“You're going to die for one of your team mates and no one (in the media) will write about it afterwards. To achieve (this type of attitude) there has to be a cohesive group,” said one of the cyclists who was interviewed by NHH researchers.
In cycling, it is not possible to win a race without a top team, but almost all the glory and fame go to the one person who wins the race thanks to the efforts of the entire team.
Competing in gruelling team competitions such as the Tour De France can serve up problems that are also well-known for other forms of group work.
Professor Vidar Schei and Associate Professor Therese Sverdrup of the Department of Strategy and Management at NHH have, together with former master's student Katrine Netland, studied what is required for the entire team to give their all, even if they have to put the success of the group ahead of personal gain .
To shed light on the tension between individual and collective goals, the researchers conducted in-depth interviews with both athletes and sports directors. The responses clearly demonstrate that cooperation is important, but it can also be extremely difficult.
One of the respondents stated the following: “Cycling is a team sport where everyone on the team has a different assignment. In order to win, each one of us is totally dependent on having a team that works together.”
However, the need to cooperate is challenged by the winner receiving all the attention.
“If you are number two, you have actually lost, because the winner gets all the attention,” said one cyclist.
Since no points are awarded for assisting, the results also do not appear in the statistics.
“The media often questions why he is on that team; the guy who has no results. It can be quite painful when you have put in a huge effort for the team,” said another cyclist.
It is emphasised that the team is totally dependent on having pro-social riders. Those who do not “cycle for the team”, but for themselves, can cause divisions and frustration.
“We see how important it is to clarify expectations and unwritten rules in a cooperative situation. This is especially the case at the start, but can also be so during the process to determine whether these expectations can be maintained or breached,” says Professor Vidar Schei.
In order to analyse the dynamic in the groups, the researchers drew on three central mechanisms that influence behaviour: social mechanisms, authoritarian mechanisms and reward mechanisms.
Social mechanisms have an impact through group norms, for example, by expecting an act to be reciprocated. If the norms are violated, punishment can be expected from the rest of the group. Authoritarian mechanisms have a direct impact through instructions and rules, while reward mechanisms work through established incentives, whereby the individual will perform to achieve these.
Through the interviews, the researchers found that both authoritarian control and reward mechanisms are used to promote cooperation, but that these are not as effective as social mechanisms.
“Social norms are more effective because they are linked more to inner motivation. The norms vary and can therefore be changed in line with the development of relationships,” says Therese Sverdrup.
According to Sverdrup, they are therefore both stronger and more flexible than the other mechanisms.

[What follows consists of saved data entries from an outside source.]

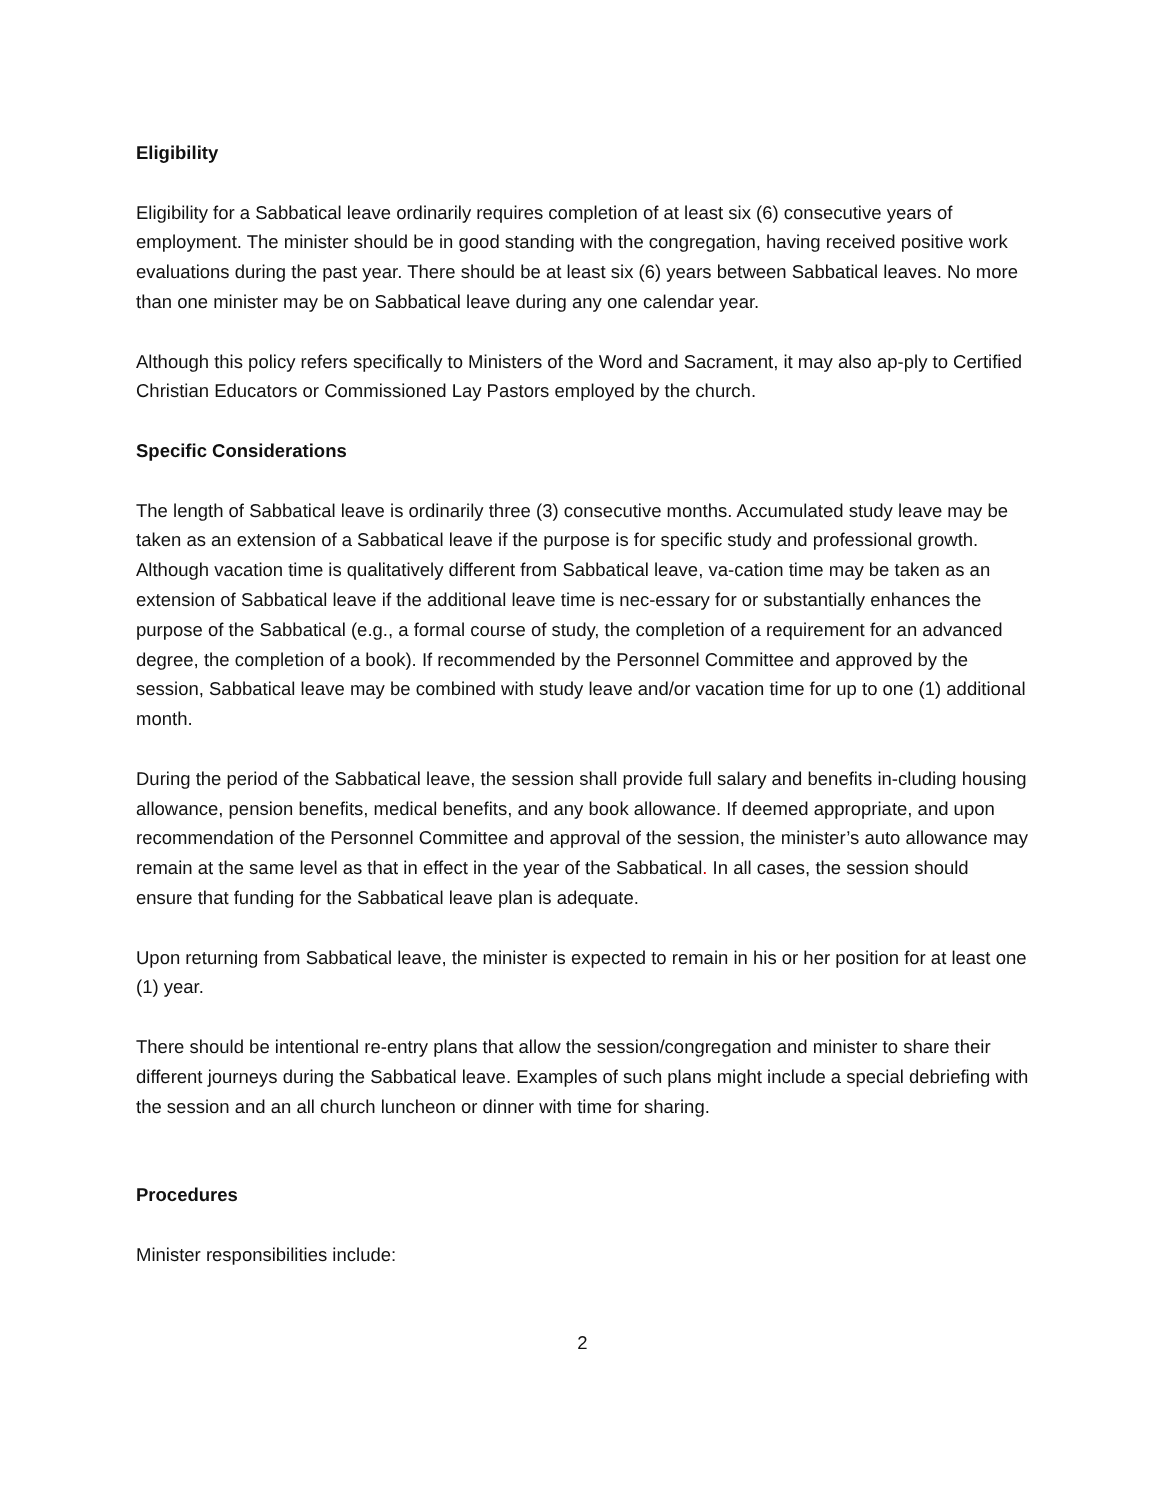Eligibility
Eligibility for a Sabbatical leave ordinarily requires completion of at least six (6) consecutive years of employment. The minister should be in good standing with the congregation, having received positive work evaluations during the past year. There should be at least six (6) years between Sabbatical leaves. No more than one minister may be on Sabbatical leave during any one calendar year.
Although this policy refers specifically to Ministers of the Word and Sacrament, it may also ap-ply to Certified Christian Educators or Commissioned Lay Pastors employed by the church.
Specific Considerations
The length of Sabbatical leave is ordinarily three (3) consecutive months. Accumulated study leave may be taken as an extension of a Sabbatical leave if the purpose is for specific study and professional growth. Although vacation time is qualitatively different from Sabbatical leave, va-cation time may be taken as an extension of Sabbatical leave if the additional leave time is nec-essary for or substantially enhances the purpose of the Sabbatical (e.g., a formal course of study, the completion of a requirement for an advanced degree, the completion of a book). If recommended by the Personnel Committee and approved by the session, Sabbatical leave may be combined with study leave and/or vacation time for up to one (1) additional month.
During the period of the Sabbatical leave, the session shall provide full salary and benefits in-cluding housing allowance, pension benefits, medical benefits, and any book allowance. If deemed appropriate, and upon recommendation of the Personnel Committee and approval of the session, the minister’s auto allowance may remain at the same level as that in effect in the year of the Sabbatical. In all cases, the session should ensure that funding for the Sabbatical leave plan is adequate.
Upon returning from Sabbatical leave, the minister is expected to remain in his or her position for at least one (1) year.
There should be intentional re-entry plans that allow the session/congregation and minister to share their different journeys during the Sabbatical leave. Examples of such plans might include a special debriefing with the session and an all church luncheon or dinner with time for sharing.
Procedures
Minister responsibilities include:
2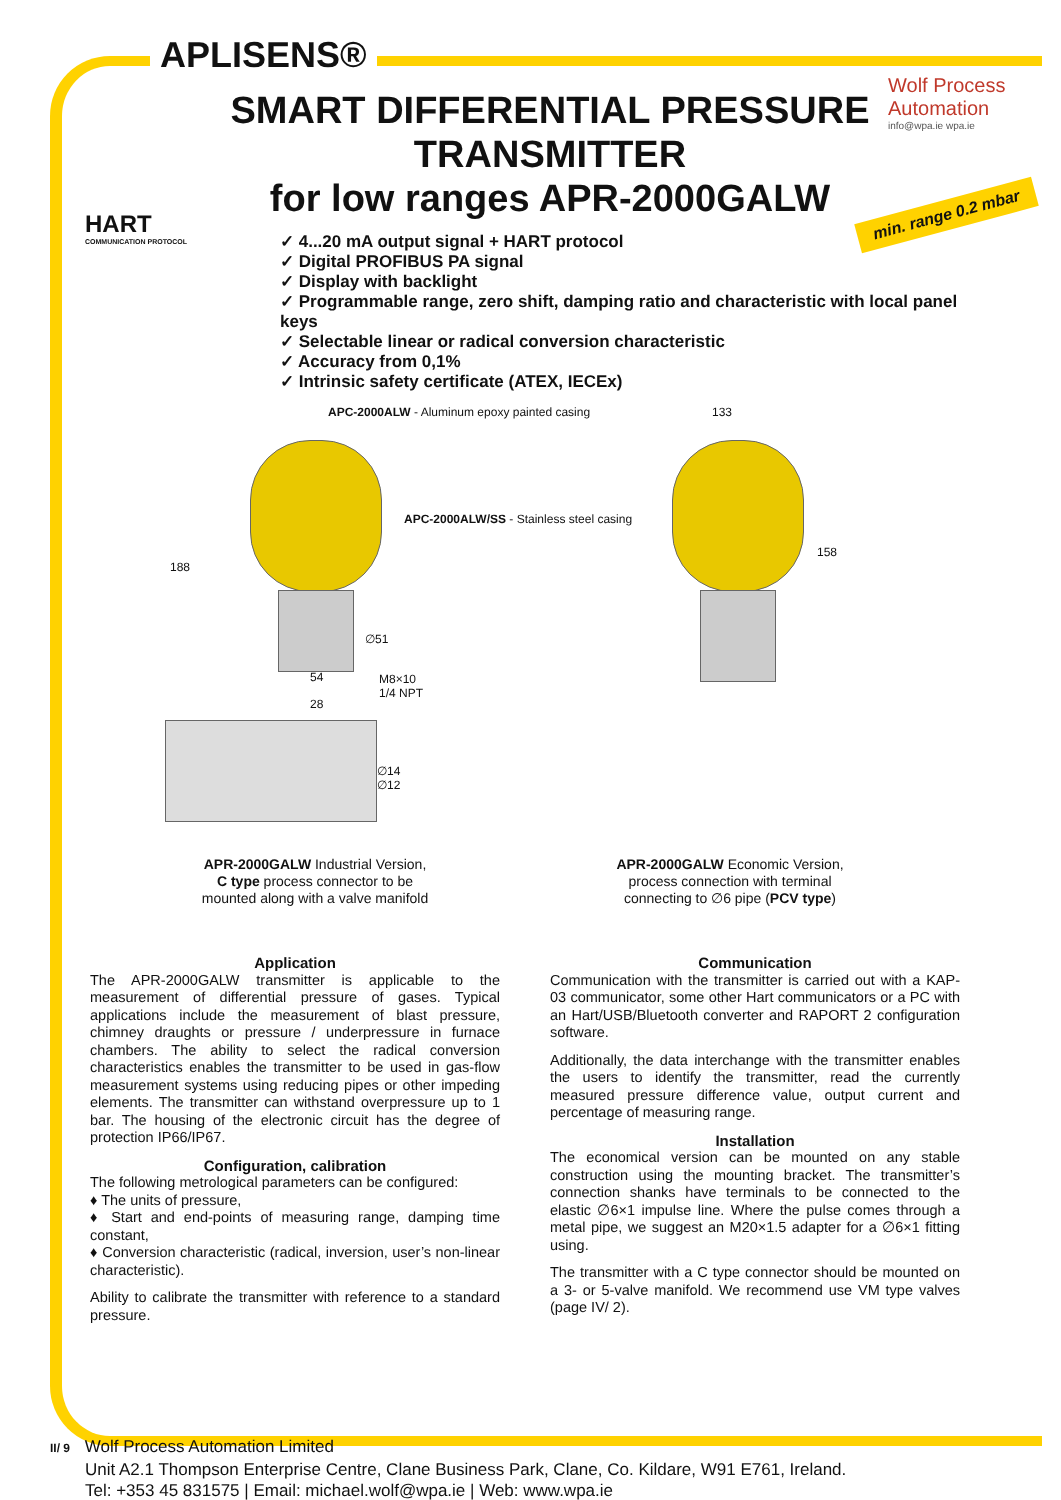APLISENS®
Wolf Process Automation
info@wpa.ie wpa.ie
SMART DIFFERENTIAL PRESSURE TRANSMITTER
for low ranges APR-2000GALW
HART
COMMUNICATION PROTOCOL
min. range 0.2 mbar
✓ 4...20 mA output signal + HART protocol
✓ Digital PROFIBUS PA signal
✓ Display with backlight
✓ Programmable range, zero shift, damping ratio and characteristic with local panel keys
✓ Selectable linear or radical conversion characteristic
✓ Accuracy from 0,1%
✓ Intrinsic safety certificate (ATEX, IECEx)
APC-2000ALW - Aluminum epoxy painted casing
133
APC-2000ALW/SS - Stainless steel casing
188
∅51
54
M8×10
1/4 NPT
28
∅14
∅12
158
APR-2000GALW Industrial Version,
C type process connector to be
mounted along with a valve manifold
APR-2000GALW Economic Version,
process connection with terminal
connecting to ∅6 pipe (PCV type)
Application
The APR-2000GALW transmitter is applicable to the measurement of differential pressure of gases. Typical applications include the measurement of blast pressure, chimney draughts or pressure / underpressure in furnace chambers. The ability to select the radical conversion characteristics enables the transmitter to be used in gas-flow measurement systems using reducing pipes or other impeding elements. The transmitter can withstand overpressure up to 1 bar. The housing of the electronic circuit has the degree of protection IP66/IP67.
Configuration, calibration
The following metrological parameters can be configured:
♦ The units of pressure,
♦ Start and end-points of measuring range, damping time constant,
♦ Conversion characteristic (radical, inversion, user’s non-linear characteristic).
Ability to calibrate the transmitter with reference to a standard pressure.
Communication
Communication with the transmitter is carried out with a KAP-03 communicator, some other Hart communicators or a PC with an Hart/USB/Bluetooth converter and RAPORT 2 configuration software.
Additionally, the data interchange with the transmitter enables the users to identify the transmitter, read the currently measured pressure difference value, output current and percentage of measuring range.
Installation
The economical version can be mounted on any stable construction using the mounting bracket. The transmitter’s connection shanks have terminals to be connected to the elastic ∅6×1 impulse line. Where the pulse comes through a metal pipe, we suggest an M20×1.5 adapter for a ∅6×1 fitting using.
The transmitter with a C type connector should be mounted on a 3- or 5-valve manifold. We recommend use VM type valves (page IV/ 2).
II/ 9 Wolf Process Automation Limited
Unit A2.1 Thompson Enterprise Centre, Clane Business Park, Clane, Co. Kildare, W91 E761, Ireland.
Tel: +353 45 831575 | Email: michael.wolf@wpa.ie | Web: www.wpa.ie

The researchers divide the social mechanisms into three main principles:
Involving the athletes produces better decisions, since the riders, for example, know best themselves what shape they are in. If everyone is involved in defining rules, goals and a vision to be followed, this gives a feeling of ownership and responsibility. Cohesion in the group is emphasised as being especially important for everyone to move in the same direction and sacrifice their own personal gains.
“It is easier to help a friend than a colleague,” said one respondent.
To improve cohesion, the teams arrange general team-building exercises, but they also have meetings at which they take personality tests, assess personality types and talk about communication. The goal is to better understand each other - why each person says what he says and acts like he does.
A third important factor is the psychological contract that is created between the athletes. The contract can include a feeling of responsibility for the team members so that they, for example, give everything to help someone who is in a position to do well.
If someone breaches the psychological contract, this can become a major problem.
“If a person is loyal, I have no problem making sacrifices for him, because I know the situation may be reversed another time. If he is not loyal, it becomes worse,” said one cyclist.
“If the psychological contract works, it creates unbelievable strength and good results,” said another.
Compared with many foreign countries, Norwegian workplaces are characterised by a flat structure which works well in this context. However, there can still be conflict between a clear ideal of personal success and the need for teamwork.
“Companies plan personal success through bonuses and grading schemes. This can often undermine teamwork and cooperation, and the sharing of knowledge in particular can suffer,” says Schei.
However, the researchers emphasise that there are also challenges associated with emphasising the social mechanisms.
“Misunderstandings and breaches can arise because the mechanisms can be difficult to talk about and put into words. The people involved must understand the mechanisms and the leader must follow the development of the mechanisms in order to manage possible breaches. For some it is perhaps easier to follow the authoritarian mechanism, because it is clear what is expected,” Sverdrup concludes.